Groups such as the South Korean Committee for Realization of the June 15 Joint Declaration plan to put together delegations to offer condolences, making conflict with the government inevitable. 
Civic groups reportedly plan to respond to the government’s guidelines with a request to form a slightly broader, single delegation. “We have still received no specific contact from the Ministry of Unification so nothing whatsoever has been decided,” said Choe Gyeong-hwan, a spokesman for the Kim Dae Jung Peace Center. “When we receive details, we will discuss how Lee Hee-ho and late former president Kim Dae-jung’s other relatives will take part in the delegation.”
Hyundai Group chairwoman Hyun Jeong-eun expressed condolences and hinted at her intention to take part directly in a delegation. “I express my deep condolences regarding the sudden passing of National Defence Commission chairman Kim Jong-il, who began cooperating through the Mt. Kumgang tourism and Kaesong Industrial Complex projects and worked toward national reconciliation and cooperation,” Hyun said in a press statement issued on Monday. “I will observe the utmost etiquette as far as is possible.” Hyun has made several visits to North Korea since 2005 in connection with Hyundai’s work with the state, and held three private meetings with Kim.
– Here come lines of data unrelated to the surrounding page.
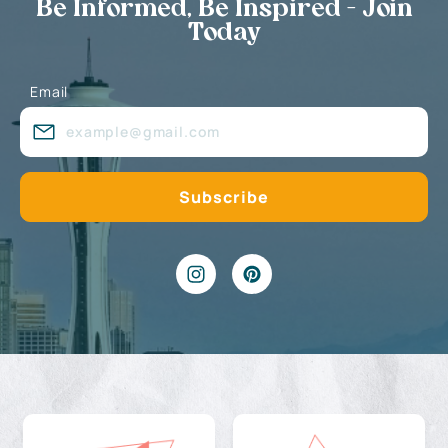
Be Informed, Be Inspired - Join
Today
Email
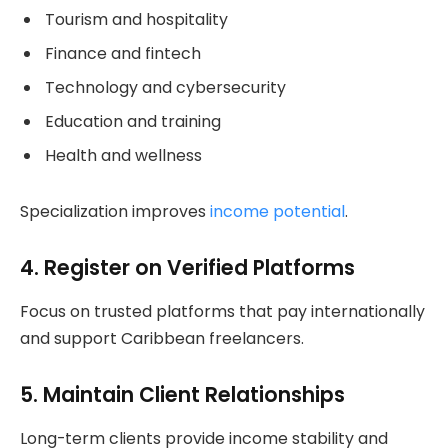
Tourism and hospitality
Finance and fintech
Technology and cybersecurity
Education and training
Health and wellness
Specialization improves
income potential
.
4. Register on Verified Platforms
Focus on trusted platforms that pay internationally
and support Caribbean freelancers.
5. Maintain Client Relationships
Long-term clients provide income stability and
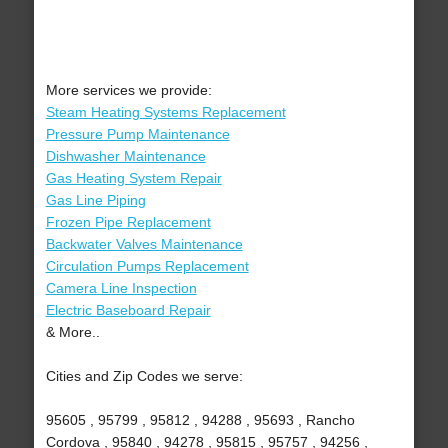
More services we provide:
Steam Heating Systems Replacement
Pressure Pump Maintenance
Dishwasher Maintenance
Gas Heating System Repair
Gas Line Piping
Frozen Pipe Replacement
Backwater Valves Maintenance
Circulation Pumps Replacement
Camera Line Inspection
Electric Baseboard Repair
& More..
Cities and Zip Codes we serve:
95605 , 95799 , 95812 , 94288 , 95693 , Rancho
Cordova , 95840 , 94278 , 95815 , 95757 , 94256 ,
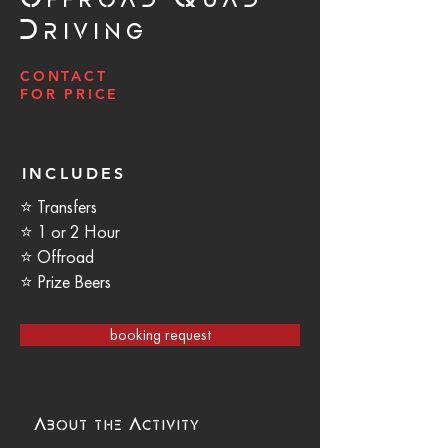
Driving
CONTACT
FOR PRICE
INCLUDES
⭐ Transfers
⭐ 1 or 2 Hour
⭐ Offroad
⭐ Prize Beers
booking request
About the Activity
North Korea sent telegrams of condolence and delegations when Hyundai honorary chairman Chung Ju-yung and chairman Chung Mong-hun died, in 2001 and 2003 respectively.
It appears that family members of late president Roh Moo-hyun, who were not included in the list of those permitted to make visits to the North. They have also requested permission to take part in the delegation to offer their condolences. The Roh Moo-hyun Foundation held an emergency meeting of ministers and vice-ministers of unification, foreign affairs and national security ministries, and Cheong Wa Dae aides, under Roh’s Participatory Government and decided to send a message of condolence to North Korea. They decided that sending a delegation would be desirable. It stated, “The foundation has decided to send a delegation to express condolences and we hope that the government will examine our request for cooperation in a positive light.”
Groups providing support to the North, including the Korean Council for Reconciliation and Cooperation and the Korea Peace Forum, issued messages of condolence and offered consolation their compatriots in the North.